Le Monde -« Indignation », « honte », « lâcheté ». Une sculpture en hommage à l’émir Abdelkader (1808-1883) a été vandalisée avant son inauguration, samedi 5 février, à Amboise (Indre-et-Loire), suscitant une large condamnation, a constaté sur place un journaliste du Monde. C’est dans cette commune d’Indre-et-Loire que le héros national algérien avait été détenu avec plusieurs membres de sa famille de 1848 à 1852.
L’œuvre intitulée Passage Abdelkader, qui représente l’émir Abdelkader découpé dans une feuille d’acier rouillé, a été largement abîmée au niveau de la partie basse de la structure.
#FranceAlgérie. A Amboise, la statue en acier représentant l’Emir Abdelkader endommagée dans la nuit avant son inau… https://t.co/Dd6Ln3OxvB
— FrdricBobin (@Frédéric Bobin)
« L’œuvre a été dégradée pendant la nuit, découpée par une meuleuse, sous la taille d’Abdelkader. Cette partie a été découpée et tordue, cela fait un énorme trou sur l’œuvre. La gendarmerie faisait des rondes jusqu’à 4 heures du matin, donc ça a eu lieu après », a précisé au Monde Hélène Mauranges, directrice générale des services de la ville d’Amboise.
Le procureur de Tours, Grégoire Dulin, a annoncé l’ouverture d’une enquête pour « dégradation grave de bien destiné à l’utilité publique et appartenant à une personne publique ».
« Le combat pour l’amitié entre la France et l’Algérie continue »

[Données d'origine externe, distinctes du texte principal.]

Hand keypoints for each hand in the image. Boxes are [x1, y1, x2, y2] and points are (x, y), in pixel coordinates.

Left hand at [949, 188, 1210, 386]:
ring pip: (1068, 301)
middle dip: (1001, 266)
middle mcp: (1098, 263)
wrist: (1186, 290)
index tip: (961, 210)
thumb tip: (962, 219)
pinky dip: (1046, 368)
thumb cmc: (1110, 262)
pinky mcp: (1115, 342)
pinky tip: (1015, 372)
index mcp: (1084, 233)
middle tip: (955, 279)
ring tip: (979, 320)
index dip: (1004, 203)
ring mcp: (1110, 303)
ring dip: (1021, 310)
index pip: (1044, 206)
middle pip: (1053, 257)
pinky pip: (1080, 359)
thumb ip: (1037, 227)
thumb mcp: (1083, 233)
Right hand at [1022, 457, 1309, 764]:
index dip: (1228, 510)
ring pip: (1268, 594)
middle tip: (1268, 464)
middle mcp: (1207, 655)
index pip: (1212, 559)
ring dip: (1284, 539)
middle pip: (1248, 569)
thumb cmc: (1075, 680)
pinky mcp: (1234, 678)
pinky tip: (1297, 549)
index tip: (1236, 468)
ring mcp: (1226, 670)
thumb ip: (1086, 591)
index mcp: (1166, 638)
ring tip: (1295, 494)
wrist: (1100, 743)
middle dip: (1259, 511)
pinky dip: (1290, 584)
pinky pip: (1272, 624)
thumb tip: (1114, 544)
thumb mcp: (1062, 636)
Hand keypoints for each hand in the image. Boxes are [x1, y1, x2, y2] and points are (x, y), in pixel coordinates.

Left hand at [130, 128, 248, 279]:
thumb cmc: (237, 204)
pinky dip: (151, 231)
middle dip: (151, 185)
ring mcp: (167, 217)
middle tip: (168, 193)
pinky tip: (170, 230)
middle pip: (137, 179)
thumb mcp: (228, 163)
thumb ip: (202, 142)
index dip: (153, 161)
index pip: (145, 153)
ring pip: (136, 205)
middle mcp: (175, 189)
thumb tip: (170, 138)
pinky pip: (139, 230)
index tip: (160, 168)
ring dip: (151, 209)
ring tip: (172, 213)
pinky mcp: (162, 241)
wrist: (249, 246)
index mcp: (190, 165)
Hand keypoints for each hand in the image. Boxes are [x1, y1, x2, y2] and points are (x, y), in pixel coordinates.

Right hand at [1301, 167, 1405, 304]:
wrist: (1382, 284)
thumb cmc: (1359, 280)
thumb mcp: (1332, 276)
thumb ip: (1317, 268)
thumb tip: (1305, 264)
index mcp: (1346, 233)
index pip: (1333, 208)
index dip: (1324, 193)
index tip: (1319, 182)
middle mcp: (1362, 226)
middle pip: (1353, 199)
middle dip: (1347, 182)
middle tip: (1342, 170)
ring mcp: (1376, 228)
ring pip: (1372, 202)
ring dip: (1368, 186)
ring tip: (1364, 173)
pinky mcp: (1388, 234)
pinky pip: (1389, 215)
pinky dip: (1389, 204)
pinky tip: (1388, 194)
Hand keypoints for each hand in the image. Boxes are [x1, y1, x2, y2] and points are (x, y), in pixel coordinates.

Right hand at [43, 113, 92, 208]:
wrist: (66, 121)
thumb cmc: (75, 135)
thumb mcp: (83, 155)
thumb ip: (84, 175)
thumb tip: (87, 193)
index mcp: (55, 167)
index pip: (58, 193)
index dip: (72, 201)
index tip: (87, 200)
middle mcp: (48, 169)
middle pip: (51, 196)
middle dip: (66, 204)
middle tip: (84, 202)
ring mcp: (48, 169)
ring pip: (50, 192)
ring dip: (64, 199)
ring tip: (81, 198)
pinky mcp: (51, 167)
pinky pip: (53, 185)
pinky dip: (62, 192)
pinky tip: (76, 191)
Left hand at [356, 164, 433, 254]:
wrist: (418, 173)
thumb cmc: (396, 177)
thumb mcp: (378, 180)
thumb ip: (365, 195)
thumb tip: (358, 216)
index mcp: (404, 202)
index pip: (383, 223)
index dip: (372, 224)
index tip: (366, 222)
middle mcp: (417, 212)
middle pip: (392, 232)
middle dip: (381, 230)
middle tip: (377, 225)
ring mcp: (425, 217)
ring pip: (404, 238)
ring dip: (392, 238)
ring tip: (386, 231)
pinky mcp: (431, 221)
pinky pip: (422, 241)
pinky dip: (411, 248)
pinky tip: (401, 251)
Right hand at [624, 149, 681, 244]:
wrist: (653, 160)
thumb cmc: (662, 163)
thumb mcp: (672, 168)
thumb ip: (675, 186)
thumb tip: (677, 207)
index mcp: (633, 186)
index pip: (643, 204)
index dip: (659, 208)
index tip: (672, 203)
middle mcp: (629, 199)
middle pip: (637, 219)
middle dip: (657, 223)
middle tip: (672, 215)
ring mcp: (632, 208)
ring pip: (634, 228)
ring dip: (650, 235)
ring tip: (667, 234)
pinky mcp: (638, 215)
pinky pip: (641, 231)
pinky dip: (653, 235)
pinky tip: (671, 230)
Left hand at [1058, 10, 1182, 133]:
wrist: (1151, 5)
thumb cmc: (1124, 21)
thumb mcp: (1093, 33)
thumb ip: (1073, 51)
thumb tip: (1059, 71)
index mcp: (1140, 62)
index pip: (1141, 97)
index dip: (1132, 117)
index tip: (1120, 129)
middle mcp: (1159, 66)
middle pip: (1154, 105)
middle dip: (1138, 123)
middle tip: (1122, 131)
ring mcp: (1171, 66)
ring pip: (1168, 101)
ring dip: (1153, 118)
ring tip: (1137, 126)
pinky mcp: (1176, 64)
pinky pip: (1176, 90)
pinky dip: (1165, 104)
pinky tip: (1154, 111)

Sur place, le maire d’Amboise, Thierry Boutard, a dénoncé un « saccage ignoble » dans une « période où certains se complaisent dans la haine des autres ».
« J’ai eu honte qu’on traite une œuvre d’art et un artiste de cette sorte. Le deuxième sentiment est, bien sûr, l’indignation. C’est une journée de concorde qui doit rassembler et un tel comportement est inqualifiable », a-t-il commenté auprès de l’AFP. Le maire a également fait savoir que l’œuvre serait « restaurée et refaite ». L’artiste a estimé que la sculpture pouvait être refaite d’ici un mois.
Etaient également présents samedi matin pour l’inauguration, le sculpteur Michel Audiard, la sénatrice LR Isabelle Raimond-Pavero, le député LRM Daniel Labaronne, ainsi que le président LR du conseil départemental, Jean-Gérard Paumier.
L’artiste Michel Audiard a confié sa peine de voir son œuvre en partie détruite. « C’est réellement un saccage prémédité. Il faut une disqueuse, il faut couper, il faut tordre. C’est un acte de lâcheté, (…) ce n’est pas signé, c’est gratuit. On était là pour fêter un personnage emblématique dans la tolérance, et là, c’est un acte intolérant. Je suis atterré », a-t-il lâché.
Egalement présent à la cérémonie et revenu tout récemment à Paris après la crise ouverte par des propos du président de la République, Emmanuel Macron, l’ambassadeur d’Algérie en France, Mohamed Antar Daoud a réagi sur un ton d’apaisement :
« Le combat pour l’amitié entre la France et l’Algérie continue, pour faire de la Méditerranée non pas un lac de divisions mais un lac de paix partagée. Il faudra panser la blessure de ce qui n’est qu’un acte de vandalisme. »
Abdelkader, une figure de tolérance
Cette œuvre avait été proposée par l’historien Benjamin Stora dans son rapport sur « Les questions mémorielles portant sur la colonisation et la guerre d’Algérie », remis à Emmanuel Macron en janvier 2021. M. Stora a dénoncé samedi « l’obscurantisme et l’ignorance » de ceux qui ont vandalisé la sculpture, appelant à ce que l’inauguration soit maintenue et la statue restaurée.
« Je suis pour le maintien de l’inauguration coûte que coûte. Il faut reprendre le travail, faire en sorte que la statue soit relevée et que ne triomphent pas ceux qui sont dans l’obscurantisme, l’analphabétisme et l’ignorance », a-t-il estimé, jugeant l’acte de vandalisme « consternant ».
L’émir Abdelkader Ibn Mahieddine (1808-1883) est une figure de l’histoire de l’Algérie. Celui qui était surnommé « le meilleur ennemi de la France » a joué un grand rôle dans le refus de la présence coloniale française en Algérie. Il est considéré comme l’un des fondateurs de l’Algérie moderne.